By "broken," I don’t mean that the profession of economics doesn’t provide benefits for those working within it. It provides these benefits in spades. I mean it is broken in the same way universities are broken — that it no longer serves truth or society or humanity, but instead serves an agenda.
It starts with the wrong premises, asks the wrong questions, applies the wrong methods, and not surprisingly arrives at the wrong conclusions.
And we let it happen. We allowed the “academicization” of a field that we once expected high school graduates to reasonably grasp. We can call it formalism, or scientism, or just the intrusion of mathematics — but it represents nearly a century of diversion from classical and Austrian economics.
At some point in the the 20th century, we all became convinced that certain fields were too complicated and too technical to understand. We let a group of technocratic elites capture economics for their own purposes. We were encouraged to throw up our hands and say “I give up,” and leave everything to the experts. Economics is like advanced physics, not something us average people should worry about.
Economists went on to embrace “mathiness” in economics, and many economists believe that any economics question can be posed in mathematical language. And, once posed, it is believed economists can reach definitive conclusions based on these mathematical models.
Mises certainly did not see economics as a mathematical exercise. He understood economics as a subset of praxeology, of human action, and therefore proper for all intelligent people to study. It is the human elements of consciousness and volition that distinguish economics from physics and chemistry and math.
And yet, while we would be alarmed if our children graduated from high school unable to write in complete sentences, or unable to perform basic algebra, balance a checkbook, or unable to make change at a cash register, we don’t mind sending them out into the world without a single economics class — completely vulnerable to politicians and supposed experts.
And we see this in the political debates, where the same falsehoods are repeated year after year.
It helps us understand how we arrived at a time and place where Ben Bernanke, Paul Krugman, Thomas Piketty, and Christine Lagarde are viewed as modern mainstream thinkers rather than the radicals they are when compared to the whole history of economics.
Making Economics Matter
So what do we do to correct this? How do we make economics less dismal and more relevant, so that we’re not a nation of gullible voters who fall for political nonsense? How do we convince young people that economics matters? And most of all, how do we save economics from professional economists?
I think first and foremost we need to accept that academia is captured. The Mises Institute continues to produce Fellows who go on to careers at universities around the world, and establish Austrian-friendly economics departments. We may not like it, but reclaiming academia professor by professor is an enormous task. The return on investment is far greater when we focus on young people and intelligent laypersons.
Second, we need to understand that it’s up to us to create the economics education the world needs. Thanks to the digital revolution, new structures and new platforms can be built far faster and far cheaper than we ever imagined. We can invert the classroom, do away with make-work curricula, and align economics education with the marketplace by teaching people only what they want and need. We can reject the one-way lecture production model that universities still cling to 2,000 years after Aristotle.

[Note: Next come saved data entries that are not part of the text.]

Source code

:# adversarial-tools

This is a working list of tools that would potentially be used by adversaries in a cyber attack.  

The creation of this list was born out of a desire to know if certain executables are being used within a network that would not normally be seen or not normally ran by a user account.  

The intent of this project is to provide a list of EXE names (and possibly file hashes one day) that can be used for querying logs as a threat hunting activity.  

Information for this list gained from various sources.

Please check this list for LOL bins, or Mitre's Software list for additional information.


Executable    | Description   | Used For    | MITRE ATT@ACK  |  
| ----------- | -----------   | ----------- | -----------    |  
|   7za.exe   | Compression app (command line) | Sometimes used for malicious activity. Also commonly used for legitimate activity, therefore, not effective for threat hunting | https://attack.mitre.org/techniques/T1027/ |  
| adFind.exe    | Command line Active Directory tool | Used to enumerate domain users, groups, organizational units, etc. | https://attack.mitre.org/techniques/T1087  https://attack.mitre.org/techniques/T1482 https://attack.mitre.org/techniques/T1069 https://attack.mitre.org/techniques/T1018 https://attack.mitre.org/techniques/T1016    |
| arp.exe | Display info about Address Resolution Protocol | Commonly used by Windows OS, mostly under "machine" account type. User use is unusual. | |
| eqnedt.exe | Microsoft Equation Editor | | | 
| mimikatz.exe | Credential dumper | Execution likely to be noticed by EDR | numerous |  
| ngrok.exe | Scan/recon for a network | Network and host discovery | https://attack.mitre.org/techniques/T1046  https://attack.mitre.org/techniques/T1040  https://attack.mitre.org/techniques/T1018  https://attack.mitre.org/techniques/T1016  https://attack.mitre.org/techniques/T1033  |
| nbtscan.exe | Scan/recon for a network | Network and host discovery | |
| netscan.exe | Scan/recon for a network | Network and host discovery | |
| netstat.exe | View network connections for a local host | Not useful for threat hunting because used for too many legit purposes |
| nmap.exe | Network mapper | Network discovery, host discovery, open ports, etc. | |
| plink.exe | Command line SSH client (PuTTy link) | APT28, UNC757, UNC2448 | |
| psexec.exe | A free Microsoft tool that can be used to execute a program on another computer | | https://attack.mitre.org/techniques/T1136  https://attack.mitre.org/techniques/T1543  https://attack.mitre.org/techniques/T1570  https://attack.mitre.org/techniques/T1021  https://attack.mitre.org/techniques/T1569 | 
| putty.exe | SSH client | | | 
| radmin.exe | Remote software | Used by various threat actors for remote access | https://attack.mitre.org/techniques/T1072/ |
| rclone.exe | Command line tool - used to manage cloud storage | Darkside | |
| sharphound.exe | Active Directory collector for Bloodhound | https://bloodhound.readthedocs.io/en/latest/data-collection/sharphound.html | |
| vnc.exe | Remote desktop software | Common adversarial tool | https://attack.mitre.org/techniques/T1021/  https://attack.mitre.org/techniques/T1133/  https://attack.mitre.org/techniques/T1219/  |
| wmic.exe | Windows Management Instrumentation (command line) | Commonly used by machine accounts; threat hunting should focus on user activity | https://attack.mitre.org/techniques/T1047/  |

Mises Academy, for example, makes a core group of Austrian economics courses available to anyone, anywhere, free of charge.
Finally, we must return to Mises’s more visceral approach and make economics real again. Like progressives, we shouldn’t be afraid to appeal to the heart as well as the head.
When we view economics as the stuff of life, we energize and humanize the subject. When we approach economics more like philosophy, as the study of general and fundamental human problems involving knowledge and reason, we create a whole new perspective. When we introduce logic and metaphysics into the discussion of economics, we make it a more vital subject. Economics is not an equation to be balanced, or a model to be filled with statistics. By restoring its role as a theoretical social science, we can restore its popularity among bright young people who really do want to change the world.
In closing, let me say that we don’t have to abandon intellectual rigor to “sell” Austrian economics. But we do have to make it more relevant and vital to the average person, by reclaiming it from the academics and asking the visceral questions: “why are we so rich?” and, “what if it all went away?”
But we can’t begin to do that — we can’t begin to understand or address what I would say are very serious structural economic problems — when the very science that is tasked with studying them has lost its way. So let’s reclaim economics from academia, from mathematicians, from politicians, and especially from the state and it’s court of intellectuals.